The University Grants Commission’s (UGC) Draft Guidelines 2025 are a direct assault on academic freedom, inclusivity, and social justice in Indian higher education. Marketed as reforms aligned with the National Education Policy (NEP) 2020, these changes aim to corporatize academia and transform universities into factories for producing compliant workers instead of critical thinkers.

One of the most alarming proposals is the redefinition of faculty recruitment and promotion through arbitrary ‘notable contributions.’ Candidates must meet four of nine vague criteria, such as ‘Innovative Teaching Contributions,’ ‘Community Engagement,’ and knowledge of ‘Indian knowledge systems.’ These metrics overwhelmingly favour privileged individuals with access to institutional resources, further marginalizing those from underfunded backgrounds and marginalized communities.

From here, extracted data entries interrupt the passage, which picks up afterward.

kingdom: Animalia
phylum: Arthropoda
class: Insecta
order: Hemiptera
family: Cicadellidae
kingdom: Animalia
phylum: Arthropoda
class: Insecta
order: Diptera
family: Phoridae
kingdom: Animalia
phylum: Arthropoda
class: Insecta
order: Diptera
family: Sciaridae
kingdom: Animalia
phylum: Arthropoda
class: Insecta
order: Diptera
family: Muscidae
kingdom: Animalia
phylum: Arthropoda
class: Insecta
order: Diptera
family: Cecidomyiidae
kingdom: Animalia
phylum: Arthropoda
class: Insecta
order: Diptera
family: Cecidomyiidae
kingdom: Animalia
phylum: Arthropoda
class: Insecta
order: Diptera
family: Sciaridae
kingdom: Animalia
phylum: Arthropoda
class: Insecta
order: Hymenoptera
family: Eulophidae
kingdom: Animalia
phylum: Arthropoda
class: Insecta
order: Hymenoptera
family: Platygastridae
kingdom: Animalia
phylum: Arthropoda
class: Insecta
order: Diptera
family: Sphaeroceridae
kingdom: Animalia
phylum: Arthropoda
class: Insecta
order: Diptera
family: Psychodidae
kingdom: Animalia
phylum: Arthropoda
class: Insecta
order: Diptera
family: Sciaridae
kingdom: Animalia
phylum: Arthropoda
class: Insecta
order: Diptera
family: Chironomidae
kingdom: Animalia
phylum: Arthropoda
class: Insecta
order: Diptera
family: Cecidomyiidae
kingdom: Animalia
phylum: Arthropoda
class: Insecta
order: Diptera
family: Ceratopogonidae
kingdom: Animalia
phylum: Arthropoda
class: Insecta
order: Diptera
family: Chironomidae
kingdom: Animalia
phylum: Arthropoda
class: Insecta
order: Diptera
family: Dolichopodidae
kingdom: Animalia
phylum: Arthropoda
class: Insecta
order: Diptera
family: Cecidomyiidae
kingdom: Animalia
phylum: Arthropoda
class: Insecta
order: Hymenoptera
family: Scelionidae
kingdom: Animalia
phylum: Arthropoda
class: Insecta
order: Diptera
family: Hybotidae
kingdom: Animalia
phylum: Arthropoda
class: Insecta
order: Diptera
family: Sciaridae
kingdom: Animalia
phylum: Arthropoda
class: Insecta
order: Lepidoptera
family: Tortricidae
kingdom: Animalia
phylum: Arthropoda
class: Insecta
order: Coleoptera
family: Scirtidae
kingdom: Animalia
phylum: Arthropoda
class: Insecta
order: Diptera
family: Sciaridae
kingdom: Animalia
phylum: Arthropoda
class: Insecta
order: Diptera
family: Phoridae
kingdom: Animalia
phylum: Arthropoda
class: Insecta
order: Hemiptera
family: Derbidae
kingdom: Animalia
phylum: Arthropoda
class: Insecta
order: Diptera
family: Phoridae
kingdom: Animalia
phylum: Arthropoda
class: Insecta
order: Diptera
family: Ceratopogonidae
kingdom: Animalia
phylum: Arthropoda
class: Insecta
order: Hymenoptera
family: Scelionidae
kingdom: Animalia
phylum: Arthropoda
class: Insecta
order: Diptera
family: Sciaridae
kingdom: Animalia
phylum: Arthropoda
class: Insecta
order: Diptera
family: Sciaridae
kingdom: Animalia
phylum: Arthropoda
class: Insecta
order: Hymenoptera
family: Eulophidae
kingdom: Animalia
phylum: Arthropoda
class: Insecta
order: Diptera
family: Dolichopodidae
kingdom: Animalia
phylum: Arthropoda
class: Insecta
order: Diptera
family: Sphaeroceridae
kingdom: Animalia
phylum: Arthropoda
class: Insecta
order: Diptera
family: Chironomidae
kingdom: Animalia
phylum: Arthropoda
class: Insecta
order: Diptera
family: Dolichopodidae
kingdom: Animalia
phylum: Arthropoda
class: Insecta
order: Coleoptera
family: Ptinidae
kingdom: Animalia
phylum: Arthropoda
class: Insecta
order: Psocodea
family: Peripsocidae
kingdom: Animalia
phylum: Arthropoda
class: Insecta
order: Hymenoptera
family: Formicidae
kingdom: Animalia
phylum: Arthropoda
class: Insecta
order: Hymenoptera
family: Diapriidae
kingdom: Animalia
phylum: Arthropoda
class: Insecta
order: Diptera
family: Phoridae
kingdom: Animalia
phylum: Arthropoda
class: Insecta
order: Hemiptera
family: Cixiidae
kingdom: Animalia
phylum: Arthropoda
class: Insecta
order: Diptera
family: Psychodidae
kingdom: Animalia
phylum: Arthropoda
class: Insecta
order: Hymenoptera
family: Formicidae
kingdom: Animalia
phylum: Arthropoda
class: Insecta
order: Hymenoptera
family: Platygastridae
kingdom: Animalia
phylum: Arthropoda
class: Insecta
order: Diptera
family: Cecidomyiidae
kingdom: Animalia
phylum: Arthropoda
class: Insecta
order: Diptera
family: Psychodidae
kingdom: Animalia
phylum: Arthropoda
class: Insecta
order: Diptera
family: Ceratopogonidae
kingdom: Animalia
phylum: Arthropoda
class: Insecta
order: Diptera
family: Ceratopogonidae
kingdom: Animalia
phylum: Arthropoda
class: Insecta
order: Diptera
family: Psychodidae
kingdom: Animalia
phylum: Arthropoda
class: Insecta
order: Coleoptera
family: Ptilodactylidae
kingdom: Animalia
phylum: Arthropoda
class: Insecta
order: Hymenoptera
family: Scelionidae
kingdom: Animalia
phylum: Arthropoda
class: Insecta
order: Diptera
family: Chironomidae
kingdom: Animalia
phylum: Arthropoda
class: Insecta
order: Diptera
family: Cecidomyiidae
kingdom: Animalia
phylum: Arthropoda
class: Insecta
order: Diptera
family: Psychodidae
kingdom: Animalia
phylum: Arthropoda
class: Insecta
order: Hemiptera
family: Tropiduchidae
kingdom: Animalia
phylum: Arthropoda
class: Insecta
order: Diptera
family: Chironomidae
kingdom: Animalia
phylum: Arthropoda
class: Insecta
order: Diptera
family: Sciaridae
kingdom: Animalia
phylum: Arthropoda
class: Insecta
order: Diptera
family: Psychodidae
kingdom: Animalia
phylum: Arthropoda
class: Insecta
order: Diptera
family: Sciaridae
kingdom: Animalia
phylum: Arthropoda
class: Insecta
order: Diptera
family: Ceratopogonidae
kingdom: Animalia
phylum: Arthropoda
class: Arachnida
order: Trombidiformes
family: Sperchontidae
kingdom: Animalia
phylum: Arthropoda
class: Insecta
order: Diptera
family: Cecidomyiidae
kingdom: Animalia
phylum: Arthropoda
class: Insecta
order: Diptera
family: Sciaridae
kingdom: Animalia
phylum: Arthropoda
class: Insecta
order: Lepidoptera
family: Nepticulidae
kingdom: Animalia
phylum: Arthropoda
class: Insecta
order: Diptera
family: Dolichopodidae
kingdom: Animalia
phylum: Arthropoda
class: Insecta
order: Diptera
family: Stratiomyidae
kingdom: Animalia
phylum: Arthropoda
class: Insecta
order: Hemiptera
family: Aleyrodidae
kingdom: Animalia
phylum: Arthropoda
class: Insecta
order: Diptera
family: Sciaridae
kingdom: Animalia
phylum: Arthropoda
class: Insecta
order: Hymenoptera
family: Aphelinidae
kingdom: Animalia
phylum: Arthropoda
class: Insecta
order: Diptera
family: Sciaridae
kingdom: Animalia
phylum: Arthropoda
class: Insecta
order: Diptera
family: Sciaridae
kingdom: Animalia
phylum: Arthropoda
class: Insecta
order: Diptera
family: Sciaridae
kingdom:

The guidelines also seek to casualize academic jobs by removing the 10% cap on contractual appointments, falsely framing this as “flexibility.” In reality, this will create a precarious workforce with no job security or academic freedom. Without tenure, faculty members will be discouraged from challenging exploitative university policies or voicing dissent, reducing them to disposable employees at the mercy of administrations. The introduction of the ‘Professor of Practice’ (PoP) role is equally dangerous. It allows professionals from non-academic backgrounds to teach, opening the floodgates for corporate or RSS interference in education. These positions, often handed out as political or corporate favours, undermine academic expertise, bypass traditional recruitment processes, and weaken collective faculty representation.

Adding to the erosion of academic integrity is the centralization of power in the appointment of Vice-Chancellors (VCs). The guidelines grant Chancellors or Governors control over appointments, attacking the federal structure and undermining their ability to implement education policies suited to regional needs. These measures align with NEP 2020’s broader agenda of privatization and saffronization. By legitimizing contentious reforms like the four-year undergraduate programme and inviting corporate players into academia, the UGC reduces students to mere consumers and faculty to expendable labour.

The UGC Draft Guidelines 2025 represent a deliberate effort to dismantle the democratic and inclusive foundations of education in India. If implemented, they will leave students and educators powerless, and education itself will serve only corporate and political interests. United resistance by the stakeholders is the need of the hour.